Quatre ou six mois de retard, pour un projet comme Vostotchnyi, ce n'est rien du tout (ceux d'entre nous qui habitent près de Flamanville doivent savoir de quoi je parle). C'est donc, selon moi, une bonne nouvelle que les Russes apprennent à accepter de petits glissements, plutôt que de s'entêter comme au temps de l'URSS à satisfaire des promesses carriéristes. De toute façon, le deuxième vol depuis Vostotchnyi n'est pas prévu avant 2017. Donc, que le premier ait lieu en décembre 2015 ou en décembre 2016, ça ne change au final pas grand chose.
Le projet prometteur du nouveau FKP dans le domaine des lanceurs, c'est bien le projet Feniks de "Soyouz à méthane", qui pourrait devenir une petite révolution dans ce domaine.
Les satellites
Cette année, ils ont lancé trois satellites de conception nouvelle : Bars-M (cartographie), Toundra (alerte avancée) et Kanopouss-ST (surveillane océanique). Cela montre un réel renouveau dans ce domaine. De plus, ils ont également lancé un Persona (observation de la Terre), un Elektro-L (météo) et un Garpounn (relais), qui sont également des satellites très récents.
On entre donc bien dans une nouvelle phase de l'histoire des satellites russes. Dans les années 1990, ils ne faisaient que lancer des vieux exemplaires construits du temps de l'URSS. Dans les années 2000, ils ont produit des versions améliorées de ces derniers. Dans les années 2010, ils conçoivent des engins entièrement nouveaux aux capacités équivalentes aux satellites occidentaux.
Cette "renaissance" ne se fait toutefois pas sans mal.
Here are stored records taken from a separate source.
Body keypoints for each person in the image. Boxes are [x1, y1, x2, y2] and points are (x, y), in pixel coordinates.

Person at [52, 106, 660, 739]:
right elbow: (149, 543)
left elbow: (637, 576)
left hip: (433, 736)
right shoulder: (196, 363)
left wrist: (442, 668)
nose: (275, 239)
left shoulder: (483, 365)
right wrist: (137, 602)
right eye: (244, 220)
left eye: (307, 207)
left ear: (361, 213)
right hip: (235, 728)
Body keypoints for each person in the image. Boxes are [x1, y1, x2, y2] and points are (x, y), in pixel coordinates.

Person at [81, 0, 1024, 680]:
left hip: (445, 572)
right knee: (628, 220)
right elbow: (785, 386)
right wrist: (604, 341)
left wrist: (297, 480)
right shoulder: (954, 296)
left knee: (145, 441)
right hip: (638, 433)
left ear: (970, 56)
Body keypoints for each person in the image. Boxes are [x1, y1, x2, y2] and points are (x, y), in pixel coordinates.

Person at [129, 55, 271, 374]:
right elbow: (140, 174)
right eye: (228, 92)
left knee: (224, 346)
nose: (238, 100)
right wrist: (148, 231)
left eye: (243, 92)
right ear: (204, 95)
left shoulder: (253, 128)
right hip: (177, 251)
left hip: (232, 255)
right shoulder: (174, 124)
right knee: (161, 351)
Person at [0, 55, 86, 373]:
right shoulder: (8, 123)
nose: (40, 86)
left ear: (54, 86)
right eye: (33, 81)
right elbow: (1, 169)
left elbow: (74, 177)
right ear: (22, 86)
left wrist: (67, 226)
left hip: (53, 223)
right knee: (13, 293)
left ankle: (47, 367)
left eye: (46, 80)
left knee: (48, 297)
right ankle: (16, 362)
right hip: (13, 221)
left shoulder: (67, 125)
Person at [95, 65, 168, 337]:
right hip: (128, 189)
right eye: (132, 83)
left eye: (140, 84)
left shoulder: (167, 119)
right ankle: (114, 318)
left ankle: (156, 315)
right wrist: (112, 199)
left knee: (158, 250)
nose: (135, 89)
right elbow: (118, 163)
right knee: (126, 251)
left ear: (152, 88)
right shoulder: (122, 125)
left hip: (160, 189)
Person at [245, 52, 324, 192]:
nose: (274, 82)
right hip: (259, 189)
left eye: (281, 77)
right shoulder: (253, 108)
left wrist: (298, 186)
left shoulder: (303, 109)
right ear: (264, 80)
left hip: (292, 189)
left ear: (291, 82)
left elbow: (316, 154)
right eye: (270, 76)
La Russie perdu quatre satellites en orbite en 2015 : AMOS 5, EgyptSat-2, Vernov et Kondor. Ils ont été développé par quatre entreprises différentes (respectivement ISS Rechetniov, RKK Energuia, NPO Lavotchkine et NPO Machinostroïenia), ce qui ne permet pas d'en identifier une comme étant particulièrement fautive. Ce pays est réellement en train d'apprendre à faire des satellites, en partant quasiment de zéro, et les échecs sont donc inévitables.
Vols habités
Premier vol cette année du Progress MS, dont les systèmes modernisés servent à préparer le PTK NP. A part ça, rien de bien nouveau. La ronde des Soyouz se poursuit. Un Progress M-M a été perdu, justement en voulant tester le lanceur Soyouz-2.1a qui servira au Progress MS. Défaut de conception maintenant résolu.
On ne sait pas si les futurs modules (Nauka, NEM) seront lancés ou seront sacrifiés sur l'autel du PTK NP.